Title: Tackling the data challenge in Africa’s educational systems

Date: Friday, 21st October 2022

Time: 10:30 AM – 12:00 PM Mauritius time (GMT+4)

Venue: Le Méridien Île Maurice

Storyline: Africa faces a data crisis in education and skills and the COVID-19 pandemic exacerbated the situation. Countries have made positive efforts in providing data on education and skills, demonstrated in improved country reporting on the eight priority areas of the African Union’s Second Decade of Education for Africa’s Plan of Action (2006-2015) and the Millennium Development Goals targets (reflected in ADEA’s Outlook on Education regional and continental reports of 2008, 2010, 2012 and 2014 and presented to the then Conference of Ministers of Education of the African Union – COMEDAF). However, global, continental, and regional reports still exhibit missing or outdated data. For example, only 17 out of 55 countries in sub-Saharan Africa had data for SDG Indicator 4.1.1 on achieving minimum proficiency level in foundational literacy and numeracy, and no African country had reported any data for SDG Indicator 4.3.1 on youth and adult participation in formal and non-formal education (UIS, 2018). As a result of the perennial challenge of scarce quality data on education and skills for informed decision making, poor data continues to hurt the ability of African countries to make demand-driven policy decisions on education and skills. There is need to support African countries to provide quality data on education and skills for informed decision making through policy, planning, programme implementation, monitoring, and evaluation.

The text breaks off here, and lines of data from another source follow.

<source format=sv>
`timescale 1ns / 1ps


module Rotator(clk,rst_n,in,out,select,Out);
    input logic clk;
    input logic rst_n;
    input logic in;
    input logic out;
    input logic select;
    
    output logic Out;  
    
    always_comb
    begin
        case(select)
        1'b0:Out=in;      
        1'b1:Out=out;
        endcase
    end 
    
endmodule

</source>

Objectives: Explore the best ways to: 

  1. Sensitize the education leadership on the importance of quality data, cascading to other levels.
  2. Strengthen the capacity of policymakers to understand the process of collecting, utilizing, and publishing quality education and skills data.
  3. Identify country priority needs and areas of support to inform capacity building interventions that are institutionalized and sustainable over time, in the data value chain.
  4. Strengthen peer learning and communities of practice around data on education and skills.

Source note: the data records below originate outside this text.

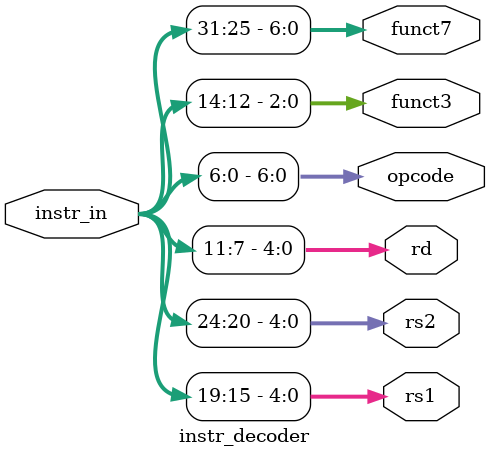
<source format=v>
module instr_decoder(
    // Register fields
    output [4:0] rs1,
    output [4:0] rs2,
    output [4:0] rd,
    // Operation fields
    output [6:0] opcode,
    output [2:0] funct3,
    output [6:0] funct7,
    // Input instruction
    input [31:0] instr_in
);

// Extract fields directly
assign opcode = instr_in[6:0];
assign rd     = instr_in[11:7];
assign funct3 = instr_in[14:12];
assign rs1    = instr_in[19:15];
assign rs2    = instr_in[24:20];
assign funct7 = instr_in[31:25];

endmodule
</source>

Expected outcome: A capacity building roadmap for improving the capacity of African countries to collect, manage, publish, and use data for education and skills to inform decision making in planning, monitoring, and evaluation.

Moderator: Dr Silvia Montoya, Director, UNESCO Institute for Statistics (UIS)

Rapporteurs:  

  • Open Development Education (OpenDevEd)
  • Mr. Suraj Shah, Lead, Regional Centre for Innovative Teaching and Learning (CITL), Mastercard Foundation (TBC)

Expert perspective: Prof. Eric Hanushek, Senior Fellow, Stanford University, United States

Policymaker response: Hon. Claudiana A. Cole, Minister of Basic and Secondary Education, The Gambia

Panellists

  • Hon. Dr. Joyce Moriku Kaducu, Minister of State for Primary Education, Uganda
  • Mr. Patrick Nkenge, Program Manager, Quality Management, IIEP-UNESCO Dakar 
  • Dr Lucy Heady, CEO, ESSA Africa. Methodology for mapping education data & lessons from its application to TVET data in Kenya, basic education in Malawi and Sierra Leone: ESSA Africa.
  • Mr Alpha Bah, Head of EMIS and ICT, Ministry of Basic and Secondary Education, The Gambia. Country experience with DHIS2 for Education.
  • Mr Shadreck Nkoya, Zambia National Examinations Council.  Innovations to improve the quality of national assessments.